To date, most neurological symptoms, such as stroke or transient ischemic attack by APS, have been attributed to thrombotic conditions. However, this case demonstrates that CNS vasculitis caused by APS can be successfully treated with immunotherapy. When patients identified with antiphospholipid antibodies or diagnosed with APS develop headache, the possibility of CNS vasculitis should be considered, and evaluation of cerebral blood vessels should be warranted.


Ethics statement
This study was approved by the Institutional Review Board (IRB) of Seoul National University Hospital (IRB No. 2110-124-1264). The IRB waived the need for informed consent.

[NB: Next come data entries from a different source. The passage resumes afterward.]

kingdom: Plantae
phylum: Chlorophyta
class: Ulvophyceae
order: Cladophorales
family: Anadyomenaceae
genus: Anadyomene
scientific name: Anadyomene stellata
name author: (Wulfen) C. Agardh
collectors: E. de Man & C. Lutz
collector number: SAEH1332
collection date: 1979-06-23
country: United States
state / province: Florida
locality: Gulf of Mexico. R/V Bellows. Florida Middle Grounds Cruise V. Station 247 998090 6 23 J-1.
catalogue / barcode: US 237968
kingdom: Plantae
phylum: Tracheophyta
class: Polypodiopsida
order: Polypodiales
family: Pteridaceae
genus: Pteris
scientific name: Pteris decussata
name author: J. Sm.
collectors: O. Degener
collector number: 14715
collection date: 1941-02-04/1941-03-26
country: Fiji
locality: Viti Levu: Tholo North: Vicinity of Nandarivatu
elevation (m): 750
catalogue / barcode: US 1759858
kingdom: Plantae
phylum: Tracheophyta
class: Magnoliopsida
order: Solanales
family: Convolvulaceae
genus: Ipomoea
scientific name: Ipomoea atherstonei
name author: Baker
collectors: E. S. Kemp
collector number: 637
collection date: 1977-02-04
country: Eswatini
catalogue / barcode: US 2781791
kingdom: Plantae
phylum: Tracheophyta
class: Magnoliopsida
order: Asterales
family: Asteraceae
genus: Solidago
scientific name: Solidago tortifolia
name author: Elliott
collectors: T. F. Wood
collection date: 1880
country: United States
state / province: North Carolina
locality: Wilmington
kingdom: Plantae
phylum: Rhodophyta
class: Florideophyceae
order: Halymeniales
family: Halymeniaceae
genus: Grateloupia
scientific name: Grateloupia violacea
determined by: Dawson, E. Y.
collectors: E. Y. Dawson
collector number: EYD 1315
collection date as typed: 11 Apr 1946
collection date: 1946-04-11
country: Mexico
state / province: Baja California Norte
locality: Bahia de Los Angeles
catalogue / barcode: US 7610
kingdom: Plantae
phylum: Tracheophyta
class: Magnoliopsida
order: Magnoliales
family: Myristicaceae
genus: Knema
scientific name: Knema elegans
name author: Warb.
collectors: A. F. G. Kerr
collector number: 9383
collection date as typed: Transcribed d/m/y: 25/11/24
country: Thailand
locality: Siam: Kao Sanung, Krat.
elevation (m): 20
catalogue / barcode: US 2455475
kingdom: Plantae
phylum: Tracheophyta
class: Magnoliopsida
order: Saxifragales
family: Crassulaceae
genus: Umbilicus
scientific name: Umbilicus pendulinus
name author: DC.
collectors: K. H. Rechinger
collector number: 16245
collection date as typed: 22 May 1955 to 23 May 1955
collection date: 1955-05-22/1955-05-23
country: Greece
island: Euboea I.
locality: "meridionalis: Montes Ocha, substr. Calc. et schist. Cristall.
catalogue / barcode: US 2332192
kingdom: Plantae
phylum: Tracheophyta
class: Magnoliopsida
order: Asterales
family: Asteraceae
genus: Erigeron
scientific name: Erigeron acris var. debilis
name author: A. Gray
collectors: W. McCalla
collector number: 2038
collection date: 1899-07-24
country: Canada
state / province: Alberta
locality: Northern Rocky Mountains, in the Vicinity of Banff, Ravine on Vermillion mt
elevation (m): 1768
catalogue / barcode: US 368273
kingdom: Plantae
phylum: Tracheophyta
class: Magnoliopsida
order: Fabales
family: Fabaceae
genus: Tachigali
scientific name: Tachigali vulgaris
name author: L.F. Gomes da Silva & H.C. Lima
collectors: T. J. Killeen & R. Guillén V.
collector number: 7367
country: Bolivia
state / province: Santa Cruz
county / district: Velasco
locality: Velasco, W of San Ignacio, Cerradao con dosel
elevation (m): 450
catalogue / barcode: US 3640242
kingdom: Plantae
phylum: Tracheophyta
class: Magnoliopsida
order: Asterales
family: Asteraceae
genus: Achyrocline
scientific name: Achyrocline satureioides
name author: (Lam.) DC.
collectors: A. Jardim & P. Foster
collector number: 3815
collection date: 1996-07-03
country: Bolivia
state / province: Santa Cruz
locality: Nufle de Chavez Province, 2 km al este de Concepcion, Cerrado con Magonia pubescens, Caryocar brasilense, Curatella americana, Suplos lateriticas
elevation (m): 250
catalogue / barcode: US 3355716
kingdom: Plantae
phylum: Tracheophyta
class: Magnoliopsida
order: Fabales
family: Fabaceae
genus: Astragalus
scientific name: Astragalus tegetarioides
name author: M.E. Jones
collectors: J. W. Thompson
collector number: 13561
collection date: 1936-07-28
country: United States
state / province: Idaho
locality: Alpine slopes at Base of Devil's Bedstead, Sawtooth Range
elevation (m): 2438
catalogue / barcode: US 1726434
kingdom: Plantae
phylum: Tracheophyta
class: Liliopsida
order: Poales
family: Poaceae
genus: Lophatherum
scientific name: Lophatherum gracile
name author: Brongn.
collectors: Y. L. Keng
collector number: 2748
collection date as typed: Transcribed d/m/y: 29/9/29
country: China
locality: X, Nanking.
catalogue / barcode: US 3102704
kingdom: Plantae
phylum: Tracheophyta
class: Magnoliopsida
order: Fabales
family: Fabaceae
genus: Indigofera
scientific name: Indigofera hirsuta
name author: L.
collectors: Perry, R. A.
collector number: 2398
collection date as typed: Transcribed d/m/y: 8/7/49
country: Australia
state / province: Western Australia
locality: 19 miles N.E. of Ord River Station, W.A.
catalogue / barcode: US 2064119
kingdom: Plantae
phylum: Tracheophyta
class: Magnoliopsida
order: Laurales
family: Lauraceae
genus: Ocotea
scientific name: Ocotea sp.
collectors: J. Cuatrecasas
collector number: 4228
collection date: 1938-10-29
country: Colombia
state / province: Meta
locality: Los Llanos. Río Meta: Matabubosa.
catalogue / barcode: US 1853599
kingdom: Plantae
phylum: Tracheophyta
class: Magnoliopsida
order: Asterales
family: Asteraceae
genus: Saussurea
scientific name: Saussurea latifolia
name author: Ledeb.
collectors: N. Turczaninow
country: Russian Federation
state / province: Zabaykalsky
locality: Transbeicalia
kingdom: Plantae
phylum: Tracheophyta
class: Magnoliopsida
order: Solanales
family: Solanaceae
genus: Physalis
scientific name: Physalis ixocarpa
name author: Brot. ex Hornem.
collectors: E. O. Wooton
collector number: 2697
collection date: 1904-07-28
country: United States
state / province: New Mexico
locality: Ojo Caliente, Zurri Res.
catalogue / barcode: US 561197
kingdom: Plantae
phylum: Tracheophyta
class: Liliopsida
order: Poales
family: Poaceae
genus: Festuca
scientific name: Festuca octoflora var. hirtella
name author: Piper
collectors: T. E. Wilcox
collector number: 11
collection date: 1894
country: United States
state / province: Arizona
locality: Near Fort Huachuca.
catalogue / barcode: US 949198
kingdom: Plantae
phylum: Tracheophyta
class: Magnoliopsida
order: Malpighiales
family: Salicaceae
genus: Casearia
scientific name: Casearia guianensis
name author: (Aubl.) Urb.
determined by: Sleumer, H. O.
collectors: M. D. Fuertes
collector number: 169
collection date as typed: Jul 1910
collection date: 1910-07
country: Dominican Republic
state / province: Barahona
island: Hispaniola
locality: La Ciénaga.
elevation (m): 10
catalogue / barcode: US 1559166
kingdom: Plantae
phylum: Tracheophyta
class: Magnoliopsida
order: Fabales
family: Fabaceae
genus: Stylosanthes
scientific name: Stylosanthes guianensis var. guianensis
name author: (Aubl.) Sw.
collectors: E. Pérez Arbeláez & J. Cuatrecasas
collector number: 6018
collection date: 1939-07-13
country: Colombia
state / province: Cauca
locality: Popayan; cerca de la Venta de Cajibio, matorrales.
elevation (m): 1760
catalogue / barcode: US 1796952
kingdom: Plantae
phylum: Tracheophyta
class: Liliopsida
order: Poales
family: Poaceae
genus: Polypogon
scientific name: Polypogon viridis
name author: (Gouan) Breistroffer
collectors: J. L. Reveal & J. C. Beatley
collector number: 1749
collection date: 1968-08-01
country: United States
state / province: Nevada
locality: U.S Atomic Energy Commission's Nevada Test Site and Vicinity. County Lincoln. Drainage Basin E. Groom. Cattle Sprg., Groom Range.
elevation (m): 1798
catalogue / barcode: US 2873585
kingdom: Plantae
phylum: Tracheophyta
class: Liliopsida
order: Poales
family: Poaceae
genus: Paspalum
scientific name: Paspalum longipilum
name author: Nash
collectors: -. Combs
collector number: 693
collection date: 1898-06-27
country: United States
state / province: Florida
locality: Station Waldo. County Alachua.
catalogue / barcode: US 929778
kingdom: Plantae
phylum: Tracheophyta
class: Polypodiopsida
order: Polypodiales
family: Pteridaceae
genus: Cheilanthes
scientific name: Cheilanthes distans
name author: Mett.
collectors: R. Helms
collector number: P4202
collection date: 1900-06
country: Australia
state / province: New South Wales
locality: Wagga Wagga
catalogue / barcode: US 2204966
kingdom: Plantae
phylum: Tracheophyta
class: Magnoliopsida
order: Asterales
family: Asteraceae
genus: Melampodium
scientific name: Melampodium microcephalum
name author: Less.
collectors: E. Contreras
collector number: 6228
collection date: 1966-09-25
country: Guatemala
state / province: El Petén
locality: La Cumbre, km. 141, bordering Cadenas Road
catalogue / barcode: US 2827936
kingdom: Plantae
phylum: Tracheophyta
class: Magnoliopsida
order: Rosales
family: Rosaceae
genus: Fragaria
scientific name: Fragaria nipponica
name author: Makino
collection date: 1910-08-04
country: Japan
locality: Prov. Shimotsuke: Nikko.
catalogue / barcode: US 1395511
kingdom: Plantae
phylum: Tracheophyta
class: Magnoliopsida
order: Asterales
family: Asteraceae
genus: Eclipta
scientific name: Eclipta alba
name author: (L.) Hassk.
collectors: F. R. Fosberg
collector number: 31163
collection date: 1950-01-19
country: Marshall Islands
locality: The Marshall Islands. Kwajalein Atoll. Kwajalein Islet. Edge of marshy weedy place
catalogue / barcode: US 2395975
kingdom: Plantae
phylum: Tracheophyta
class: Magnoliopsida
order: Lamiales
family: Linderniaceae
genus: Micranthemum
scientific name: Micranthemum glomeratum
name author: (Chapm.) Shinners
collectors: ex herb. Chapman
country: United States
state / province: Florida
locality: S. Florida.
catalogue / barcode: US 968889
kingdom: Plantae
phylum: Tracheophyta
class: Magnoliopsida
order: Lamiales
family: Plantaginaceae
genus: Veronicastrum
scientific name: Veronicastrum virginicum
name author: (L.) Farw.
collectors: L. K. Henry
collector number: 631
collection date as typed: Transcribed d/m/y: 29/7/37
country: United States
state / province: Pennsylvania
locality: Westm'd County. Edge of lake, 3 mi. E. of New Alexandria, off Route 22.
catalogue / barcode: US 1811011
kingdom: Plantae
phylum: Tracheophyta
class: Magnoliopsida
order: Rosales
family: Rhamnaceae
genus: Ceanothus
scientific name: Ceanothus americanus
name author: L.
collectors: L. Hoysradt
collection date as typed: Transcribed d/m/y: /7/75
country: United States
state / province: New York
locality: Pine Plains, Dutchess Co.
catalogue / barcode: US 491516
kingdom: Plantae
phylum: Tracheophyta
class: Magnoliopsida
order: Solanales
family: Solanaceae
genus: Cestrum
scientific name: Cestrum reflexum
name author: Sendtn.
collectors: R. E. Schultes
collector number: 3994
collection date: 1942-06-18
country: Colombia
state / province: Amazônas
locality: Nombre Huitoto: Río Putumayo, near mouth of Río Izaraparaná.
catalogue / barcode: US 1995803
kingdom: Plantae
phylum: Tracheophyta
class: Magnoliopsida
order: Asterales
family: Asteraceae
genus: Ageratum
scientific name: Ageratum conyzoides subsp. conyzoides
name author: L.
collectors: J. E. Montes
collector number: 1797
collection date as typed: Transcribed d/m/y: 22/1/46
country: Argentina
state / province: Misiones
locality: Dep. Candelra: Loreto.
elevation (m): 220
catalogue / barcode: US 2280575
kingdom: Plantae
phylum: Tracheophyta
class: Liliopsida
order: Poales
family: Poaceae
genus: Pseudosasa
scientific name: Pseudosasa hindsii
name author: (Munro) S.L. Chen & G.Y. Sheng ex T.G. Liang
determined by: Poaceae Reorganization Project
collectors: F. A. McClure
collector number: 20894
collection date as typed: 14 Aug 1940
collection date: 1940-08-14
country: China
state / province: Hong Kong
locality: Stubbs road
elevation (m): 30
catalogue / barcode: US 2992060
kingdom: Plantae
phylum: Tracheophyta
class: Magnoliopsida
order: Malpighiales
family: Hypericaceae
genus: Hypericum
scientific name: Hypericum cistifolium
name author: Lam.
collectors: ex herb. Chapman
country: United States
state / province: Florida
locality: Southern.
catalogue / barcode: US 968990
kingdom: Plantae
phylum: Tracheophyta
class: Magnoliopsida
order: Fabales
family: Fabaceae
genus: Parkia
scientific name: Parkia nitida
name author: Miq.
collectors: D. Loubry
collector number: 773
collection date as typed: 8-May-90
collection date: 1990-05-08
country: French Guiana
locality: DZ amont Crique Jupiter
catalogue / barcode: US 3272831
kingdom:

Availability of Data and Material
Due to the nature of this case report, patient did not agree for his data to be shared publicly, so supporting data is not available.
Sources of Funding
Conflicts of Interest
No potential conflicts of interest relevant to this article was reported.



Fig. 1.
Central nervous system vasculitis associated with antiphospholipid syndrome. (A) Initial magnetic resonance angiography showed segmental weak flow with multifocal stenosis of both anterior cerebral arteries, both middle cerebral arteries, and right posterior cerebral artery. (B) After 3 months, an improved state of intracranial arterial stenosis is noted, however irregularity of both middle cerebral arteries (M1 segment) remained (arrows). (C) After 9 months, all intracranial arteries are nearly patent.